*ESTRATTO DEL TESTO*:
*****

2022

Giovanni Gasparro ha suscitato l’interesse di svariati intenditori d’arte del Ticino, quando lo scorso 9 gennaio è stata svelata una sua opera nella chiesa di Barbengo.  Non ha ancora quarant’anni ma è già un affermato pittore vincitore di importanti premi e il pregio delle sue creazioni è evidente. E’ stato protagonista di oltre dieci esposizioni personali in tutto il mondo. Vanta importanti committenti, dalla chiesa alla Costa Fascinosa, la più grande nave da crociera d’Europa. La sua arte è apprezzata dai più importanti intenditori e critici, come Vittorio Sgarbi. In questa diabolica intervista parleremo con lui della questione dell’arte e del denaro.

Genio caravaggesco: l’artista Gasparro

Ma prima di cominciare contestualizziamolo: a rendere straordinario l’operato prezioso di Gasparro è la capacità di rendere i temi sacri fruibili ad un pubblico contemporaneo e spesso materialista, abituato – e saturato- da una società che esige sensualità, forza, vigore e crudo realismo. Col pennello, infatti, egli abbatte la distanza che vi è tra il mondo materiale e quello spirituale. Le sue madonne, così reali, carnose e vive, nel loro caravaggesco mostrarsi sulla tela invitano l’osservatore ad avvicinare il dito al dipinto, per toccarne il calore della pelle o l’umido delle lacrime. Attenzione però: la sensualità della sua arte sacra non è mai blasfema o volgare. Citando il filosofo Walter Benjamin, è proprio l’aura così carnale e irriproducibile tecnicamente di questi soggetti trascendentali a meravigliare tanto l’osservatore.  La contemplazione di queste opere è un atto d’elevazione verso al divino. Un Cristo stretto nella pressa che par emanare odor di sangue, stille di sudore e persino un filo di bava dipinto con regale maestria sono quei tremendi e realistici dettagli che eleggono il suo operato a ponte tra il mondo di Dio e il nostro, fatto carne che deperisce, umori che colano e pelle che s’avvizzisce. Gasparro, uomo giovane e bello che ama presentarsi vestito in modo impeccabile, mediante la sua precisione realista par compiere il miracolo della transustanziazione, come nel sacramento eucaristico in cui – per chi ha il dono della fede- nel pane e nel vino vi è la presenza reale del Cristo, in forma di sangue e carne.

*****

*CONSEGNE*:
**1)** Secondo il testo su Giovanni Gasparro, quale nave da crociera compare tra i suoi committenti?
**2)** Prosegui il testo su Giovanni Gasparro dopo la sua ultima frase.

*****

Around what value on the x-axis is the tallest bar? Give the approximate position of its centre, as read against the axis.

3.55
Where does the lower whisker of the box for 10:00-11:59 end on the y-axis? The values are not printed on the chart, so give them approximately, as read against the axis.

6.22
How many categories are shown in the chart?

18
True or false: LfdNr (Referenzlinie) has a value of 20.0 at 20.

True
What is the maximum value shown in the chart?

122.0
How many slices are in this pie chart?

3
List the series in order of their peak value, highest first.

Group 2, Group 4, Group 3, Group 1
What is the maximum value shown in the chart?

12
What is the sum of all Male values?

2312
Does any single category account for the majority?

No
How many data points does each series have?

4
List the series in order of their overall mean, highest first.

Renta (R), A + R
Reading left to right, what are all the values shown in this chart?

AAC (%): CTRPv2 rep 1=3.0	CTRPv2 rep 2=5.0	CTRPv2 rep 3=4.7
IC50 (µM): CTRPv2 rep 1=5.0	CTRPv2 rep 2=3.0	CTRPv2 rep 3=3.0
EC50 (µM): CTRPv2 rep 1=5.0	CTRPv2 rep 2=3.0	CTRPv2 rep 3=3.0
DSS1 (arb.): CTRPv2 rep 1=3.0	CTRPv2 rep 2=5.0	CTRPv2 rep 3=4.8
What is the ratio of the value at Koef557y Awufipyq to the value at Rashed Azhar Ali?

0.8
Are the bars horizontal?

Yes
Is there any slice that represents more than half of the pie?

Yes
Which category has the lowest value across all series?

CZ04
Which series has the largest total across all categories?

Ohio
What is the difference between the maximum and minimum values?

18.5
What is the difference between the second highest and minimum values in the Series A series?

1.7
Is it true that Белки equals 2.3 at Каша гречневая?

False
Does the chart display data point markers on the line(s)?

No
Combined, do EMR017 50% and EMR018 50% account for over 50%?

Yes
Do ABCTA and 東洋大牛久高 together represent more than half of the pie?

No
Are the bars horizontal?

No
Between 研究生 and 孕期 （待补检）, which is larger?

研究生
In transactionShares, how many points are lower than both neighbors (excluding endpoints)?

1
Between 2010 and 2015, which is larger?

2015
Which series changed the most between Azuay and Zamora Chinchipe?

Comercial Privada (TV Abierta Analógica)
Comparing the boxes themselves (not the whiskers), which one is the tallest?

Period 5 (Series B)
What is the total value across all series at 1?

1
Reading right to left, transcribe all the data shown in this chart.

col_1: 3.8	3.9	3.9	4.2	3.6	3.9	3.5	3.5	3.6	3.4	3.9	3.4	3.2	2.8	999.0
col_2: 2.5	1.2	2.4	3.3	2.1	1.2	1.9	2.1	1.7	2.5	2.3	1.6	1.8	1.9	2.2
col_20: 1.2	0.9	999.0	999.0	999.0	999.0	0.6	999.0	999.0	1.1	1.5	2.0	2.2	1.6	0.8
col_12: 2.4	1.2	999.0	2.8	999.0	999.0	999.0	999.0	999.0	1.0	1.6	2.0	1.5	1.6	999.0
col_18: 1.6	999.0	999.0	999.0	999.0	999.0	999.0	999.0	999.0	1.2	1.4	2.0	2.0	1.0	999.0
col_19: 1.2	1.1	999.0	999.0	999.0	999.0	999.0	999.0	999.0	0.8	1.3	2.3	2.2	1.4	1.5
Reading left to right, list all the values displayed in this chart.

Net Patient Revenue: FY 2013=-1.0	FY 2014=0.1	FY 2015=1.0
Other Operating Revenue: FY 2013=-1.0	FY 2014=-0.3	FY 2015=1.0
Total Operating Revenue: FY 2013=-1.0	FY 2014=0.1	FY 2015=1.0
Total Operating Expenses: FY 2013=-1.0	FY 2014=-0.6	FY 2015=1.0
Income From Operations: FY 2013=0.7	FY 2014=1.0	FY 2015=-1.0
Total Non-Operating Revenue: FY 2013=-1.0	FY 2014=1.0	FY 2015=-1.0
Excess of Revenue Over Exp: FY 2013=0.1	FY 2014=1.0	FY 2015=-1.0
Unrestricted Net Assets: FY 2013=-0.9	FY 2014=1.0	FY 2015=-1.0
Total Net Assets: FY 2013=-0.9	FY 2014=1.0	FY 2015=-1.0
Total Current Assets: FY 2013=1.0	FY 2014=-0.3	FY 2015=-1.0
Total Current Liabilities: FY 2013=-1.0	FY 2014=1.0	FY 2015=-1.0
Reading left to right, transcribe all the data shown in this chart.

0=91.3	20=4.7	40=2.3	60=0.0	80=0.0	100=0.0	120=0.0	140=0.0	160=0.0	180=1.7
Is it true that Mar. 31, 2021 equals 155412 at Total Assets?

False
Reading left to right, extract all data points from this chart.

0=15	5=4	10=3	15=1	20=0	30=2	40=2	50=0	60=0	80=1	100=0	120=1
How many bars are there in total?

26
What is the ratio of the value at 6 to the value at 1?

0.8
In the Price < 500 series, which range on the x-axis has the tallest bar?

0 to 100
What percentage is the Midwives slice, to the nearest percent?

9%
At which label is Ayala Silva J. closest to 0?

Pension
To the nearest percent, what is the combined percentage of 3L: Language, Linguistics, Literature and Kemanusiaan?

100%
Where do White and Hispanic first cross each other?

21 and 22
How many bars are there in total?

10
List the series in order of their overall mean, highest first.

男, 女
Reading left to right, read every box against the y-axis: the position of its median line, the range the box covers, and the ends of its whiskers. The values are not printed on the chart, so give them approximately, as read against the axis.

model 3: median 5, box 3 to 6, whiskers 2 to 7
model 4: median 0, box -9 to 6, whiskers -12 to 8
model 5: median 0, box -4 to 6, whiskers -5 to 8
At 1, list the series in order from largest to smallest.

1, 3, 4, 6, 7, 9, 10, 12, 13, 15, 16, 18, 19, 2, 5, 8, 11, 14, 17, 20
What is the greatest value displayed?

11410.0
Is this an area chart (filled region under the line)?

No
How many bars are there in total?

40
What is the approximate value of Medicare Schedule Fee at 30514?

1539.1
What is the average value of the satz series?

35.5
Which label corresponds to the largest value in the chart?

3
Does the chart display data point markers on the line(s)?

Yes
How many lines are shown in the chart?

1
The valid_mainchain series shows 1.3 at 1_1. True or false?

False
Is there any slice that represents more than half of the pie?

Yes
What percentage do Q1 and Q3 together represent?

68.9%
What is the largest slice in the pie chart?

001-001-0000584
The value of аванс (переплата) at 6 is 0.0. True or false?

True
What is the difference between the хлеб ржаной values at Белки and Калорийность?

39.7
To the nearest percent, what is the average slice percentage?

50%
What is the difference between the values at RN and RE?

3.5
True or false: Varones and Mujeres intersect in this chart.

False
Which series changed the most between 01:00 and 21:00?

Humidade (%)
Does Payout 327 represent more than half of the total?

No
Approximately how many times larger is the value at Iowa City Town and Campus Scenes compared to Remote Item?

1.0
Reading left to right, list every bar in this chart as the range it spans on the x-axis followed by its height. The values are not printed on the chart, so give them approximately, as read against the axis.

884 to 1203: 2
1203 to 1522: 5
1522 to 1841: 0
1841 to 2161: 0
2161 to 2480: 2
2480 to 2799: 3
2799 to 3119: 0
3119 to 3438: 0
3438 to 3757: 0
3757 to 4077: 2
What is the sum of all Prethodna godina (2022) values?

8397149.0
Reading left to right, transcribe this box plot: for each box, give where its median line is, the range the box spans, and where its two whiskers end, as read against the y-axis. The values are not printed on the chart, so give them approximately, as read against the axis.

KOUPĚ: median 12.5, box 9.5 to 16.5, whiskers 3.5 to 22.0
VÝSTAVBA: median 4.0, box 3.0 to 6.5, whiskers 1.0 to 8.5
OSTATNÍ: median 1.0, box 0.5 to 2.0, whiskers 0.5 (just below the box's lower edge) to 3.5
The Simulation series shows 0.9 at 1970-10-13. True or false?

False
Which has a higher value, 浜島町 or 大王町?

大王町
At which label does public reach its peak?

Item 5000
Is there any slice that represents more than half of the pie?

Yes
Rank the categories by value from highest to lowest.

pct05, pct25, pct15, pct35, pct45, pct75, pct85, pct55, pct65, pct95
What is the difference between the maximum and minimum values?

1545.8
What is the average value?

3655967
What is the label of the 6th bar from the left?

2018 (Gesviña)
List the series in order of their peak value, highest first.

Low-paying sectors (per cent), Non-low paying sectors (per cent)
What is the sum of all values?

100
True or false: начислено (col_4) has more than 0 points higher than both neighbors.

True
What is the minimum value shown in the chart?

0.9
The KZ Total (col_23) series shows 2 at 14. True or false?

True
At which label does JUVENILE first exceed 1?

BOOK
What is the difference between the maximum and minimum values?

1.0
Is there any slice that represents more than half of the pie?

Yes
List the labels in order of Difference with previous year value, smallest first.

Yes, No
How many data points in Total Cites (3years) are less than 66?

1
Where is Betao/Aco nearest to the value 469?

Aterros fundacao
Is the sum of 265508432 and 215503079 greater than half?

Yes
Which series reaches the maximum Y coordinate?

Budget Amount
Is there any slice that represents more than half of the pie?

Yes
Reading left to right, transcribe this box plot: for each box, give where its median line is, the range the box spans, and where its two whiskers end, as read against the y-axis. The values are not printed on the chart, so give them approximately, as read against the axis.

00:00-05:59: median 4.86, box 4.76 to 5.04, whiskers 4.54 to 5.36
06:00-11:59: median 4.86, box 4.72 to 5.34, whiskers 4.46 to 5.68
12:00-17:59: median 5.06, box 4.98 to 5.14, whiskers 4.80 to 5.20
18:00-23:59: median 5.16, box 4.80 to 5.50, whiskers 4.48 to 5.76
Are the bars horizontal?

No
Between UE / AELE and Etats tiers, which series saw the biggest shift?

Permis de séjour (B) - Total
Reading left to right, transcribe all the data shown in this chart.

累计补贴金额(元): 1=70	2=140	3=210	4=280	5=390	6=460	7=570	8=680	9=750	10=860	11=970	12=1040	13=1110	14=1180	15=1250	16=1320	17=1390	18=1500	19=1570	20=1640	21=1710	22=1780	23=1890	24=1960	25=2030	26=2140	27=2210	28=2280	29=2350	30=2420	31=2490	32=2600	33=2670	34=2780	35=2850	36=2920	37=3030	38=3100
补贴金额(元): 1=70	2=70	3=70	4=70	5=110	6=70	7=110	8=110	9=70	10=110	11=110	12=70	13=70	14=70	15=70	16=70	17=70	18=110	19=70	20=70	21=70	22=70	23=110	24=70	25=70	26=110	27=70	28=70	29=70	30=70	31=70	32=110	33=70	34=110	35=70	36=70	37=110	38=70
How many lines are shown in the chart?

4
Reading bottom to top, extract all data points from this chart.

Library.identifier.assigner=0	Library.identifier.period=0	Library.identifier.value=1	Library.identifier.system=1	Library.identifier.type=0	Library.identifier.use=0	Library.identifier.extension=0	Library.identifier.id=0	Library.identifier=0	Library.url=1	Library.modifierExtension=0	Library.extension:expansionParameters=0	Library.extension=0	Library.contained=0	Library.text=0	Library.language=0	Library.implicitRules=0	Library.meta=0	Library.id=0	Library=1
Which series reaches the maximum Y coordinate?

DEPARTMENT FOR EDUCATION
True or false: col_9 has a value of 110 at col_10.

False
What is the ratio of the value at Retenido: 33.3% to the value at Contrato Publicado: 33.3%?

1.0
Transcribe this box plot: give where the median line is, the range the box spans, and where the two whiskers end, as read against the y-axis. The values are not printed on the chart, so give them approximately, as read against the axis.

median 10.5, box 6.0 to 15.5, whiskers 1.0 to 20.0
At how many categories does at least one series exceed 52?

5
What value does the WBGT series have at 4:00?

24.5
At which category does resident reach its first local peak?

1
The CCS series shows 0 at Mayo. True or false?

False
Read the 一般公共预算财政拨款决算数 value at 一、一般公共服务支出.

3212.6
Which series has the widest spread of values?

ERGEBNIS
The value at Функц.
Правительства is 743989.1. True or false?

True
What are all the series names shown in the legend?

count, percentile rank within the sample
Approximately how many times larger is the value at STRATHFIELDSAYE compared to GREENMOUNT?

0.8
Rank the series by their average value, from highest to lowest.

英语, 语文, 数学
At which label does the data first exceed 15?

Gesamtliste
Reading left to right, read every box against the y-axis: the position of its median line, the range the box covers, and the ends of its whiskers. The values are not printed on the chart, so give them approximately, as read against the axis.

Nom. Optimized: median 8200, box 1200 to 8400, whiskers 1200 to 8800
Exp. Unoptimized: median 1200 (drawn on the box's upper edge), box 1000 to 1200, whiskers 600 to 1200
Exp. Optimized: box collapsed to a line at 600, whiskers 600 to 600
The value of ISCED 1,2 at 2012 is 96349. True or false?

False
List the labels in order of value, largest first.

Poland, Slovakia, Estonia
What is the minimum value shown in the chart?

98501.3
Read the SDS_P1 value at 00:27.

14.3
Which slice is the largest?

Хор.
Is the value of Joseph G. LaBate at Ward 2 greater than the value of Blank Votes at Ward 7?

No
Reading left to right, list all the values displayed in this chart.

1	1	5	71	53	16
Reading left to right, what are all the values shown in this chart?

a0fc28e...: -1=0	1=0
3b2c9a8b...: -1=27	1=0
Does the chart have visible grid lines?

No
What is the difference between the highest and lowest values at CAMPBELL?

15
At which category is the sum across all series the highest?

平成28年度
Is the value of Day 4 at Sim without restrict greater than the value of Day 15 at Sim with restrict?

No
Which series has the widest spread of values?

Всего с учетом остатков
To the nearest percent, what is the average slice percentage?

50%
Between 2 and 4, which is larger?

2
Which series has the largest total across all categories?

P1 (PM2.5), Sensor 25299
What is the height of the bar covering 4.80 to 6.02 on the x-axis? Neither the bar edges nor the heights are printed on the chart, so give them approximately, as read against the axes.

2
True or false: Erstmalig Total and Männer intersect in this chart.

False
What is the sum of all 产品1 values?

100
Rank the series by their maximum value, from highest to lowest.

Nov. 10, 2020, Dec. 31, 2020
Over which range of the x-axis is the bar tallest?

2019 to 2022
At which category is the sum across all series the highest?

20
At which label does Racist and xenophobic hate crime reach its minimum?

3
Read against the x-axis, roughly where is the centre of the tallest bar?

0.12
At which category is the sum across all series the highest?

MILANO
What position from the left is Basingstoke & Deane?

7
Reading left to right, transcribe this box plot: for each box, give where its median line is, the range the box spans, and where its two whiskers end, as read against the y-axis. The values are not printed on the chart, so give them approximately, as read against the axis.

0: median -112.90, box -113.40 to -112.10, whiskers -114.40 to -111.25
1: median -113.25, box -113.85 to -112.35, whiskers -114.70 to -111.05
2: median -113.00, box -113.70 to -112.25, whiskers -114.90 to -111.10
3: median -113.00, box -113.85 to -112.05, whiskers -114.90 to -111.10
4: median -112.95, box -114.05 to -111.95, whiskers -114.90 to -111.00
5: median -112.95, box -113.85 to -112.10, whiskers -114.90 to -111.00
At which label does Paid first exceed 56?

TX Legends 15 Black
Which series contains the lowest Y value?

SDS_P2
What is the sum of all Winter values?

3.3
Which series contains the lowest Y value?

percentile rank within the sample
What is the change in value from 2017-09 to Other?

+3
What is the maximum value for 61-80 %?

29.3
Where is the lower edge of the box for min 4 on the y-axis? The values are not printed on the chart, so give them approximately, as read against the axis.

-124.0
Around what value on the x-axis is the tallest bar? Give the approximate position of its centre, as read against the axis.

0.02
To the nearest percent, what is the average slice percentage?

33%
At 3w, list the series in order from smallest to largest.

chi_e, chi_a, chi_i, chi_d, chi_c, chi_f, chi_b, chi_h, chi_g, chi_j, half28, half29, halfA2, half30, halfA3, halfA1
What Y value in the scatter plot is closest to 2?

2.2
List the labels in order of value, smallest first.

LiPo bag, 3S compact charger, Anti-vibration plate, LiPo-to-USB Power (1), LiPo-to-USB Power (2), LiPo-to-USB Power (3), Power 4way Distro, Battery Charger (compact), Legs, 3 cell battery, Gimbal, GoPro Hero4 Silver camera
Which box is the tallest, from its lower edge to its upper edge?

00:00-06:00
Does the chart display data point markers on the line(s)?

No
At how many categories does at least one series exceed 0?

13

*****

*RISPOSTE NUMERATE*:
**1)** La Costa Fascinosa, la più grande nave da crociera d'Europa.

**2)**
Gentile e stimato Giovanni Gasparro, per parlare della sua arte sacra…cominciamo subito con un argomento in bilico tra il divino e il mefistofelico: il denaro. Quanto costano le sue opere? Pensa che in futuro esse potranno aumentare di valore e che i committenti facciano bene ad investire su di lei?

Francamente non saprei. Non mi sono mai posto la questione sul piano economico. Cedo le mie opere ed ho assistito ad una crescita esponenziale del mio coefficiente di vendita che le ha fatte diventare, con ogni probabilità, proibitive per molti collezionisti. Non so che tipo di meccanismi commerciali si innescheranno in futuro. Fatico a prevedere finanche quelli contingenti. Certamente riuscire a vendere sin dagli anni di studio è stato un fattore determinante perché mi ha permesso di reinvestire nell’acquisto dei migliori materiali, puntando sempre anche alla qualità tecnica delle mie opere, per preservarle nel tempo. In questo cerco di essere lungimirante. Allo stesso modo non faccio mercimonio. Sono noto per aver negato la cessione di alcune opere a cui sono particolarmente legato sul piano artistico o devozionale. Temo di essere un pessimo mercante e promotore della mia opera pittorica.

Chi sono stati i committenti più importanti dei suoi capolavori?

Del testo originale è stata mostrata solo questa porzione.